What you are asked to do: For each line in the material below that holds "group", copy that line.

Records to process:
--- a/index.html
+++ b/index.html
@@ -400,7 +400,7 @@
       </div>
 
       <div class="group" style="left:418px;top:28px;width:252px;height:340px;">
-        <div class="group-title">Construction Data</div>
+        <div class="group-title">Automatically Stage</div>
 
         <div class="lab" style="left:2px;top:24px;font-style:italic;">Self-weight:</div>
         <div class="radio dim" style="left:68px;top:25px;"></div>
--
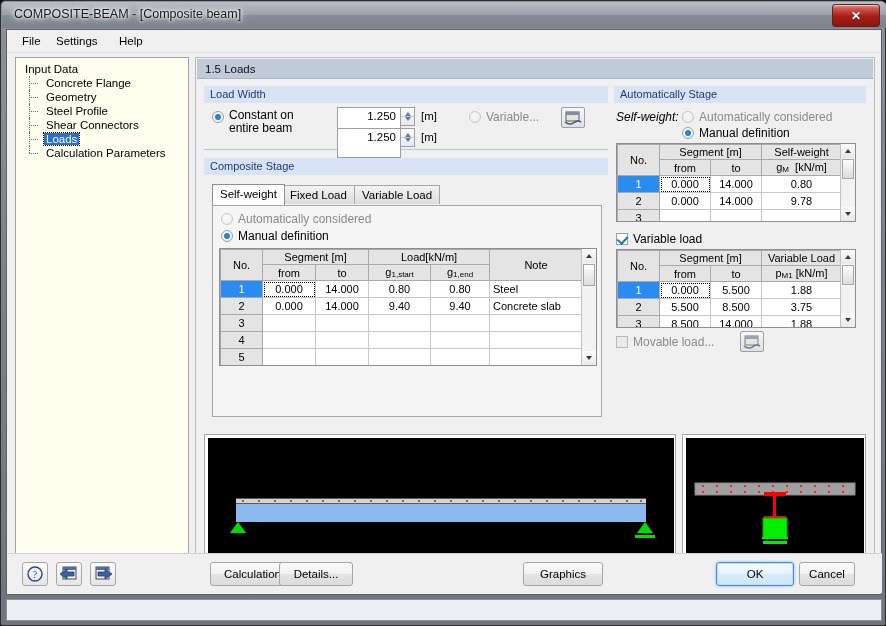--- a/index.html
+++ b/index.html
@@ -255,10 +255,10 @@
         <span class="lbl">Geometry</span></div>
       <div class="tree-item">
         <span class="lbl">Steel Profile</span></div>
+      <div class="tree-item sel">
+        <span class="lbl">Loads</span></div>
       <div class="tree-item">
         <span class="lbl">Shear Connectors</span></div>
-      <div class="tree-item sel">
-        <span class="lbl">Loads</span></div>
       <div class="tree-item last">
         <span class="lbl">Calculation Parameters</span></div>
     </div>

Output below:
       <div class="group" style="left:418px;top:28px;width:252px;height:340px;">
-        <div class="group-title">Construction Data</div>
+        <div class="group-title">Automatically Stage</div>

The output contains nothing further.